The Gilded Chain by Dave Duncan
Fantasy books can be like beverages: you have your exquisitely aged wines (The Lord of the Rings, Mists of Avalon); your rich ports and liquors (the works of Guy Kay and Patricia McKillip); your searingly clear vodka (A Song of Ice and Fire); your boxed wines (The Wheel of Time, The Sword of Truth); and your panoply of Bud, Coors, Schlitz and so on. This novel, the first in Dave Duncan’s King’s Blades series, is the Jolt Cola of the fantasy canon: for those who love page-turning, caffeine-burning, sword-and-sorcery sugar, this is one for you.
The King’s Blades are master swordsmen trained from youth in Ironhall. The senior trainee, when called upon by the king, endures a magical ritual in which a sword is driven through his heart by his ward. If the trainee survives, he becomes a bound blade, a bodyguard with magically enhanced strength, speed and stamina, one of the greatest swordsmen in the land: a musketeer on speed, whose first priority is always his ward’s safety.
The Gilded Chain chronicles the life of Durendal, perhaps the greatest of all Blades, from his beginning as the Ironhall Brat, through his fabled career as Blade, adventurer, captain of the guard, and so on. Duncan tells the story at breakneck speed with a minimum of commentary or description, spinning off a huge yarn of adventure and intrigue in a land reminiscent of 16-17th century England. (There is the minister of this and that, Parliament, the Exchequer, and so on; and with armor largely obsolete due to new conjurations, rapiers are the weapon of choice.) The overall feel certainly recalls Dumas’s musketeers and the episodic French tales of Gargantua and Pantagruel and Candide.
This is not to say that the writing itself is especially elegant or refined.

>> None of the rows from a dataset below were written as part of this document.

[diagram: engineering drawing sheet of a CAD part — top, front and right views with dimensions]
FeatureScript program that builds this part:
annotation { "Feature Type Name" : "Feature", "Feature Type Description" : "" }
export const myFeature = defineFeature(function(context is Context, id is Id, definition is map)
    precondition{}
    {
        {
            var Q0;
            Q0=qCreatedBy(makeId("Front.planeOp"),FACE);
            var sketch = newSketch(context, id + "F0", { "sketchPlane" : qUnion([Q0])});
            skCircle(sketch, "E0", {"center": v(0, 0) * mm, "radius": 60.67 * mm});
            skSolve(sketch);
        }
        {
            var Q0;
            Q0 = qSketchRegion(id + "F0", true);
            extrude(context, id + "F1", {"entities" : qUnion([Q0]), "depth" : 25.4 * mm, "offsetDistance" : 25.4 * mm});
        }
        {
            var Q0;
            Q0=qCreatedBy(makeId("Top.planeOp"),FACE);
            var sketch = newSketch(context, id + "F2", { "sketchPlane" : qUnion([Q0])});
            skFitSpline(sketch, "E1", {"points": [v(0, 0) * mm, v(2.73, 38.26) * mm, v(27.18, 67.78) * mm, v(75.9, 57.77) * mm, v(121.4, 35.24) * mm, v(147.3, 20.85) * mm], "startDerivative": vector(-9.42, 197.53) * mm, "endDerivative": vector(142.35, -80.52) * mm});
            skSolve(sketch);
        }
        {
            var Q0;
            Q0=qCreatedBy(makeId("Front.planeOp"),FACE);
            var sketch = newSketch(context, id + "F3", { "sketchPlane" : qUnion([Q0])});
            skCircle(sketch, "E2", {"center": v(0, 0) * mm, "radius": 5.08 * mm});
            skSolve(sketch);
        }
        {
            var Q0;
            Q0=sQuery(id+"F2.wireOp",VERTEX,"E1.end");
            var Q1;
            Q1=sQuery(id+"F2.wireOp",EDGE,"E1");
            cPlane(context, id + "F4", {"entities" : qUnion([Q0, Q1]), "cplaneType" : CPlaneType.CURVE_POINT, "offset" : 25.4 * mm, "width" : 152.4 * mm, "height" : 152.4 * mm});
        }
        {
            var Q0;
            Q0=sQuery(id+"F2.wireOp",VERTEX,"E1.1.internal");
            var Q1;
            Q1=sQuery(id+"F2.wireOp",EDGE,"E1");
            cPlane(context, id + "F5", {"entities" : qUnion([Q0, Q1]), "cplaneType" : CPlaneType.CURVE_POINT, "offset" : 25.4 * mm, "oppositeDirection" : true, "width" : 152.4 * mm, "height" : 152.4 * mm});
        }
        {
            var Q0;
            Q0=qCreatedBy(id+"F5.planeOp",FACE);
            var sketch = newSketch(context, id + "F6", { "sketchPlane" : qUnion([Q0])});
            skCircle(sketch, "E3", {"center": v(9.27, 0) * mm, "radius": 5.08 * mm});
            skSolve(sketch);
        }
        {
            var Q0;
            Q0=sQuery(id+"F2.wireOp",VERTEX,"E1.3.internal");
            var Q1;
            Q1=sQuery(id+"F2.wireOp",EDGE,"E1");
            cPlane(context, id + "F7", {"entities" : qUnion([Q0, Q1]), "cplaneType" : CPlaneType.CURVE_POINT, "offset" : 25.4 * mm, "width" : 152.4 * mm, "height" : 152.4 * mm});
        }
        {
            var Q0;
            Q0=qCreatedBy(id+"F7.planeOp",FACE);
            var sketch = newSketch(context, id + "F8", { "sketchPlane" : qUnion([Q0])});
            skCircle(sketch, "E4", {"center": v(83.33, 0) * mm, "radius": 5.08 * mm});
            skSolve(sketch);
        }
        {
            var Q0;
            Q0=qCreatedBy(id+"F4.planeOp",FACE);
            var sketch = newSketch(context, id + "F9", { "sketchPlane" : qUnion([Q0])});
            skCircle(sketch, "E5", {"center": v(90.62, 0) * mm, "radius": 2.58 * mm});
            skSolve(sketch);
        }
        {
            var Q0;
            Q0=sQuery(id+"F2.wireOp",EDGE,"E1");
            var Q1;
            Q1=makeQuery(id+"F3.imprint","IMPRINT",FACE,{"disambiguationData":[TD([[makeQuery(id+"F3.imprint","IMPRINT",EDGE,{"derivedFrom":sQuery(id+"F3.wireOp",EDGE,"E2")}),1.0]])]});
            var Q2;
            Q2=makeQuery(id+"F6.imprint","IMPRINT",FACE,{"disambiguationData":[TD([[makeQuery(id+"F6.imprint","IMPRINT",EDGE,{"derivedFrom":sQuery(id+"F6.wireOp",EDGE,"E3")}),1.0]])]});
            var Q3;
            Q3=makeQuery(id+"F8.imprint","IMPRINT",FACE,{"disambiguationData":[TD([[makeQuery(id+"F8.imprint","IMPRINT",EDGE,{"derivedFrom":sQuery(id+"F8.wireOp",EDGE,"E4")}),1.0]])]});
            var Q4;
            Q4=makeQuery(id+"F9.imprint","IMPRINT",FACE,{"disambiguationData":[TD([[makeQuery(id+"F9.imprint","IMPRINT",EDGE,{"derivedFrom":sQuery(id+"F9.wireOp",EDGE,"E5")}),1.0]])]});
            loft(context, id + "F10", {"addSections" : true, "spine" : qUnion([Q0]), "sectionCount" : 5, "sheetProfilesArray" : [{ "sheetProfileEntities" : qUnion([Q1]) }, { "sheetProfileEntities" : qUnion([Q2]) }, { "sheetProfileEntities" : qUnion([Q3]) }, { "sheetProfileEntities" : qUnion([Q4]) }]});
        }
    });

Certainly there are better-written works rotting in the slush pile of every publishing house. It doesn’t help that the first chapter after the prologue can only be understood hundreds of pages later or that women have almost no presence whatsoever (with the possible exception of Durendal’s wife), except when they’re mentioned in the running gag about how the Blades’ superhuman stamina doesn’t require them to sleep at night …
Fun, fast, furious, potentially addictive — The Gilded Chain is best obtained as a library loan. Unless you really love this kind of thing, there’s no need to ‘jolt’ your wallet or reserve a special place in your cellar.
Tales of the King’s Blades — (1998-2004) Publisher: The grim school of Ironhall takes in unwanted, rebellious boys and five years later sends forth the finest swordsmen in the world, the King of Chivial’s Blades. Bound to absolute loyalty by a magical sword-stroke through their hearts, they stand ready to defend the King or whomever else he designates against all perils, whether human or sorcerous. Each book in this trilogy stands alone, but together they make a larger story. The Gilded Chain tells of the greatest swordsman Ironhall has produced in its long history, Sir Durendal. When King Ambrose needs a Blade to accompany his agent on a dangerous mission to the far ends of the Earth, he naturally chooses young Durendal. Alas, even the plans of kings can go sadly awry.